(See the parent README for an overview over what ISDuBA is.)

Get Started

Decide how to test or setup your own ISDuBA instance.

1. Want to try ISDuBA for yourself? Try our Docker setup
2. Want to support the ISDuBA project with your own code? Here's how to setup a development instance of ISDuBA
3. Want to use ISDuBA for yourself or your organization? Here's how to setup ISDuBA for production
4. Having set up an instance of ISDuBA, you can read about what to do now within the first steps guide

When starting the application, you will be prompted to safe your aes_key. This can be ignored for test or development instances and is further explained in the aes-keys section of the security considerations documentation.

Docker-setup

The docker setup is not meant to be used in production.

Use docker compose to build and start the whole stack with

cd docker
docker compose build
docker compose up -d

The default configuration is inside docker/.env and can be used as provided.

A user user with password user with all roles will also be created. This user has the authorization to handle TLP WHITE and TLP GREEN advisories.

The application can then be reached under http://localhost:5371.

Docker-Keycloak (optional)

To try out different roles or users not included in the default Docker image, changes must be made through Keycloak. The docker image uses a Keycloak which can be reached under http://localhost:8080. The default admin-user set for the docker-Keycloak-instance is:

• Username: admin
• Password: secret

To find out how to create and manage users, read the Keycloak documentation. Note that the scripts are not designed for use with docker.

Development-setup

The setup should be performed via the installation scripts. on a Ubuntu 24.04 OS.

Run the application in a dev environment

To start the frontend via a vite dev-server:

cd client
npm run dev

This will start the client application and print the URL a browser could be pointed to.

ISDuBA's backend is called isdubad and is located under /cmd/isdubad/isdubad. An example-configuration for isdubad can be found in example_isdubad.toml. This example can be used as is. What each value represents is further explained in the config documentation. Per default, isdubad will expect the config file to be named isduba.toml and to be within your working directory. The setup-scripts will create a usable example-isduba.toml within the main directory.

Otherwise, you can point isdubad towards the configuration file via the -c option. An example:

./cmd/isdubad/isdubad -c isduba.toml

The keycloak server set up via the installation scripts, needed to be able to login and authorize yourself within ISDuBA, can be started with:

sudo -u keycloak /opt/keycloak/bin/kc.sh start-dev

Note that keycloak might take a while to start up.

After having made changes, the new application can be build via the Makefile:

make all

Upgrading

When upgrading from an older version, a migration is needed to configure the database by starting isdubad with the ISDUBA_DB_MIGRATE environment variable set to true or by adjusting the toml-configuration file, e.g.

ISDUBA_DB_MIGRATE=true ./cmd/isdubad/isdubad -c ./isduba.toml

Production-setup

You can download the latest stable release from github.

Building

Alternatively, to build the application the latest Golang version, NodeJS 20 and standard build tools, like GNU Make are required. At the root of the repo run make dist to build the frontend and backend; this will result in a Tar-file inside dist/ that contains the application. It can also be useful to look inside the Dockerfile of the application to see how individual components of the application can be built. If there are no special requirements it can be enough to use the already built tar-file from the release page.

Setup

The Tar-file can be copied and extracted on a production server. This file contains the isdubad backend, which can be run on any modern amd64 linux system and the frontend which is contained in the web/ folder. No further dependencies are required to start the application. By default the backend will serve the contents of web/. However, a PostgreSQL database and Keycloak instance are still necessary to properly access ISDuBA.
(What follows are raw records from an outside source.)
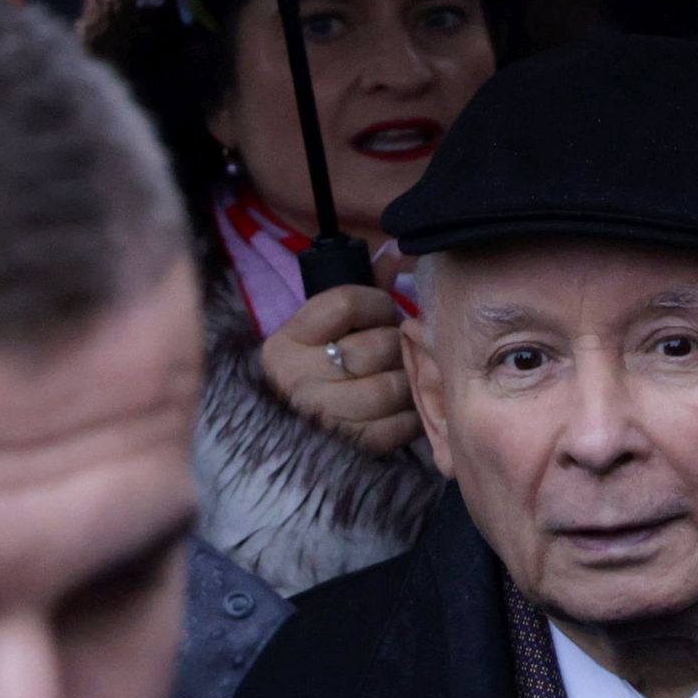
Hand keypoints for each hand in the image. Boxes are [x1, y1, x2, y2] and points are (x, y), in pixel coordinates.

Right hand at [259, 283, 420, 456]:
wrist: (291, 439)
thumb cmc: (320, 366)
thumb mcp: (327, 327)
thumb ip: (364, 287)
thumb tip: (396, 249)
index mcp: (285, 343)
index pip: (345, 302)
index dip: (377, 303)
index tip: (382, 311)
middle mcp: (296, 381)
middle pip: (375, 347)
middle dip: (396, 343)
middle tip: (397, 346)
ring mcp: (321, 418)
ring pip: (390, 387)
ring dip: (407, 377)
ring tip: (402, 372)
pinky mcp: (349, 448)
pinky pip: (398, 425)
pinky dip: (411, 412)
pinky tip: (405, 403)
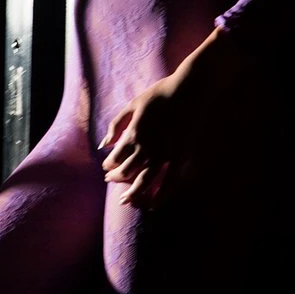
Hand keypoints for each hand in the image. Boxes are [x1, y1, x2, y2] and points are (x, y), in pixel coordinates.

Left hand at [98, 74, 183, 208]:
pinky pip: (170, 182)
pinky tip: (153, 204)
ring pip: (145, 180)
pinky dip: (161, 196)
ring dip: (133, 192)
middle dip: (116, 178)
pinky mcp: (181, 156)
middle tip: (111, 180)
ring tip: (126, 200)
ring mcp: (165, 153)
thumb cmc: (160, 93)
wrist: (190, 89)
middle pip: (126, 171)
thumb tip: (103, 144)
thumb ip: (117, 124)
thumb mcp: (134, 104)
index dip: (109, 165)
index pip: (116, 157)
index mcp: (134, 133)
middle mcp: (147, 146)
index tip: (107, 167)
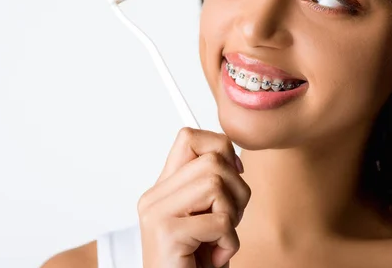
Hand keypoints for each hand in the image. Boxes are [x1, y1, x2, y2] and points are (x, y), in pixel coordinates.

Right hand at [137, 127, 250, 267]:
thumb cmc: (195, 264)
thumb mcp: (206, 217)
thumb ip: (212, 186)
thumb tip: (234, 155)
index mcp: (162, 189)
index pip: (189, 137)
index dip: (220, 148)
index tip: (234, 174)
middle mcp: (154, 197)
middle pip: (212, 159)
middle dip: (237, 189)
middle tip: (229, 219)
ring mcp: (157, 214)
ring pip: (216, 184)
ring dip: (232, 215)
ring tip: (219, 238)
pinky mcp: (168, 233)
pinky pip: (220, 222)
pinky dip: (229, 243)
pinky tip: (214, 257)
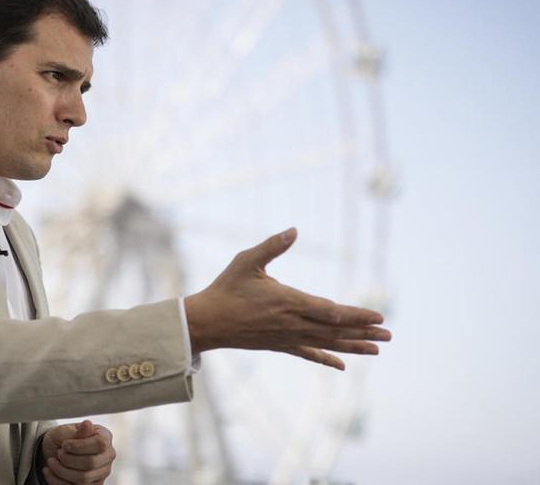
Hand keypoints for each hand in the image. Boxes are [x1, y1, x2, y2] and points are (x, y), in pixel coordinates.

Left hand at [41, 420, 114, 484]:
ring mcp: (101, 473)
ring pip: (83, 479)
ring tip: (51, 461)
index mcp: (105, 438)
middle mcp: (107, 456)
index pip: (100, 444)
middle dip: (68, 459)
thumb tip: (88, 424)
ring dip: (61, 471)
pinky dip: (57, 481)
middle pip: (91, 463)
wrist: (56, 450)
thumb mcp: (66, 430)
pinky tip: (49, 471)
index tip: (64, 444)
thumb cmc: (64, 437)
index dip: (80, 446)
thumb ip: (78, 431)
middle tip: (58, 453)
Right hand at [184, 228, 390, 369]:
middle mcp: (291, 324)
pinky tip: (342, 366)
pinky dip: (326, 359)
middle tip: (388, 336)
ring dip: (352, 347)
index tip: (378, 317)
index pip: (330, 312)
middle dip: (363, 333)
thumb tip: (294, 230)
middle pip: (334, 331)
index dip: (356, 316)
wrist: (207, 322)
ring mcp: (286, 337)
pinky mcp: (278, 345)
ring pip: (326, 344)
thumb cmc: (226, 288)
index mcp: (288, 302)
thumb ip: (272, 246)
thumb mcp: (247, 261)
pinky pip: (307, 354)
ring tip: (376, 350)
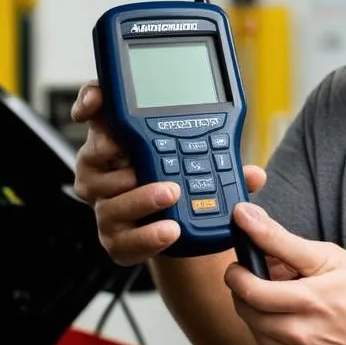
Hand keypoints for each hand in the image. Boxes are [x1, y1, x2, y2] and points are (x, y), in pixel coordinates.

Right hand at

See the Keycloak documentation on how to set up keycloak for your ISDuBA instance.

Configuring Postgres

In your Postgres database, create a keycloak user with password keycloak as well as a database keycloak which will be owned by the user keycloak:

psql -c "CREATE USER keycloak WITH PASSWORD 'keycloak';"
createdb -O keycloak -E 'UTF-8' keycloak

Next up, Postgres' client authentification configuration file has to be adjusted, by adding ISDuBA-directed configuration. Simply add

host    all             all             127.0.0.1/32            scram-sha-256
host    all             all             ::1/128                 scram-sha-256

to the end of the file. Read Postgres' pg_hba.conf file documentation for more information.

Running

For a quick start copy example_isdubad.toml to the folder where the application is contained. Configure the postgres and Keycloak settings and rename the file to isduba.toml. The application can now be started. For exposing the application to the network it is recommended to use a TLS-terminating reverse proxy.

Further documentation for production

See security_considerations for security and maintenance considerations.

If you need help to know how to configure keycloak as an identity management for ISDuBA, read our keycloak documentation.

Where and how to configure the ISDuBA application is outlined in isdubad-config.md.

If other problems still persist, see if they are outlined in the troubleshooting guide.